Work item: Copy every record below, exactly as written.

Dataset items:

============================================================

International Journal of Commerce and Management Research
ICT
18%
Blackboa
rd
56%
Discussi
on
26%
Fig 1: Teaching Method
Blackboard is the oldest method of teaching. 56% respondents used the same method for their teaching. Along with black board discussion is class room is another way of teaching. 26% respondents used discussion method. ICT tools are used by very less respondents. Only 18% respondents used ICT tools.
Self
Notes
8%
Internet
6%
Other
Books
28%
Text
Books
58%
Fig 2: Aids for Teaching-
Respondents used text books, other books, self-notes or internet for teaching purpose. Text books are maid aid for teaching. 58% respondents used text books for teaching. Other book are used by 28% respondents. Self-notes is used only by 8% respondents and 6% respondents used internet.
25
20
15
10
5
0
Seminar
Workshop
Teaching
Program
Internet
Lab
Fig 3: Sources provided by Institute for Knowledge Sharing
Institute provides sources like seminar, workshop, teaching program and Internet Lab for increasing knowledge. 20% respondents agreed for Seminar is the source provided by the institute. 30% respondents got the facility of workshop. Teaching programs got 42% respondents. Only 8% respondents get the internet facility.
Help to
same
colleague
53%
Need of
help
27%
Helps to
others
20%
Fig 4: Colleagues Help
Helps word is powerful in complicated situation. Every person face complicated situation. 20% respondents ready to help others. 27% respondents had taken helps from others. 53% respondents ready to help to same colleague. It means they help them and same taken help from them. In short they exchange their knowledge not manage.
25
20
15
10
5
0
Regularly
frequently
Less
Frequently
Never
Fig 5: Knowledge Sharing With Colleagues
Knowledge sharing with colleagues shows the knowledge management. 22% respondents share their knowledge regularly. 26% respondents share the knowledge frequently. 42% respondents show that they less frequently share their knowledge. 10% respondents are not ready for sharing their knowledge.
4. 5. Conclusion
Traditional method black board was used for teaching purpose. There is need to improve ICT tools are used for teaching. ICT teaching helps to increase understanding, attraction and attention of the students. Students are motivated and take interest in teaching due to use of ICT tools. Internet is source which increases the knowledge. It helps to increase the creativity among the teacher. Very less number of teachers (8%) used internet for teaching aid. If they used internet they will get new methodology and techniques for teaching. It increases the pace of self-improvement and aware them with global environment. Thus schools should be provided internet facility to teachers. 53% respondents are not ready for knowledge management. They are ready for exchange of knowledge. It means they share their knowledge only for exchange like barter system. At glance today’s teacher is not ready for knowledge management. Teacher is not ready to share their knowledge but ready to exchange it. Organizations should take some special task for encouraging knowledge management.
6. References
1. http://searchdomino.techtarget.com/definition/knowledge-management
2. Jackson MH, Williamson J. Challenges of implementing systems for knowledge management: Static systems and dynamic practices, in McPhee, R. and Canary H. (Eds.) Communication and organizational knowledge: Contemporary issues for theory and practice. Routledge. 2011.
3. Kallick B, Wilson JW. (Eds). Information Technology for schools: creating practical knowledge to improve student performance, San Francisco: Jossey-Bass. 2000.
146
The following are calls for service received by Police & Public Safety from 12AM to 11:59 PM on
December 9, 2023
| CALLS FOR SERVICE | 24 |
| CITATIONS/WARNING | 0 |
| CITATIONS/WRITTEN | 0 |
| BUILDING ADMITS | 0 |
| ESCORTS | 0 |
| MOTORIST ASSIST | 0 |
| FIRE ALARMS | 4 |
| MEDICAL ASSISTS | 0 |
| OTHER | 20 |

============================================================

Response box:
International Journal of Commerce and Management Research
ICT
18%
Blackboa
rd
56%
Discussi
on
26%
Fig 1: Teaching Method
Blackboard is the oldest method of teaching. 56% respondents used the same method for their teaching. Along with black board discussion is class room is another way of teaching. 26% respondents used discussion method. ICT tools are used by very less respondents. Only 18% respondents used ICT tools.
Self
Notes
8%
Internet
6%
Other
Books
28%
Text
Books
58%
Fig 2: Aids for Teaching-
Respondents used text books, other books, self-notes or internet for teaching purpose. Text books are maid aid for teaching. 58% respondents used text books for teaching. Other book are used by 28% respondents. Self-notes is used only by 8% respondents and 6% respondents used internet.
25
20
15
10
5
0
Seminar
Workshop
Teaching
Program
Internet
Lab
Fig 3: Sources provided by Institute for Knowledge Sharing
Institute provides sources like seminar, workshop, teaching program and Internet Lab for increasing knowledge. 20% respondents agreed for Seminar is the source provided by the institute. 30% respondents got the facility of workshop. Teaching programs got 42% respondents. Only 8% respondents get the internet facility.
Help to
same
colleague
53%
Need of
help
27%
Helps to
others
20%
Fig 4: Colleagues Help
Helps word is powerful in complicated situation. Every person face complicated situation. 20% respondents ready to help others. 27% respondents had taken helps from others. 53% respondents ready to help to same colleague. It means they help them and same taken help from them. In short they exchange their knowledge not manage.
25
20
15
10
5
0
Regularly
frequently
Less
Frequently
Never
Fig 5: Knowledge Sharing With Colleagues
Knowledge sharing with colleagues shows the knowledge management. 22% respondents share their knowledge regularly. 26% respondents share the knowledge frequently. 42% respondents show that they less frequently share their knowledge. 10% respondents are not ready for sharing their knowledge.
4. 5. Conclusion
Traditional method black board was used for teaching purpose. There is need to improve ICT tools are used for teaching. ICT teaching helps to increase understanding, attraction and attention of the students. Students are motivated and take interest in teaching due to use of ICT tools. Internet is source which increases the knowledge. It helps to increase the creativity among the teacher. Very less number of teachers (8%) used internet for teaching aid. If they used internet they will get new methodology and techniques for teaching. It increases the pace of self-improvement and aware them with global environment. Thus schools should be provided internet facility to teachers. 53% respondents are not ready for knowledge management. They are ready for exchange of knowledge. It means they share their knowledge only for exchange like barter system. At glance today’s teacher is not ready for knowledge management. Teacher is not ready to share their knowledge but ready to exchange it. Organizations should take some special task for encouraging knowledge management.
6. References
1. http://searchdomino.techtarget.com/definition/knowledge-management
2. Jackson MH, Williamson J. Challenges of implementing systems for knowledge management: Static systems and dynamic practices, in McPhee, R. and Canary H. (Eds.) Communication and organizational knowledge: Contemporary issues for theory and practice. Routledge. 2011.
3. Kallick B, Wilson JW. (Eds). Information Technology for schools: creating practical knowledge to improve student performance, San Francisco: Jossey-Bass. 2000.
146
The following are calls for service received by Police & Public Safety from 12AM to 11:59 PM on
December 9, 2023
| CALLS FOR SERVICE | 24 |
| CITATIONS/WARNING | 0 |
| CITATIONS/WRITTEN | 0 |
| BUILDING ADMITS | 0 |
| ESCORTS | 0 |
| MOTORIST ASSIST | 0 |
| FIRE ALARMS | 4 |
| MEDICAL ASSISTS | 0 |
| OTHER | 20 |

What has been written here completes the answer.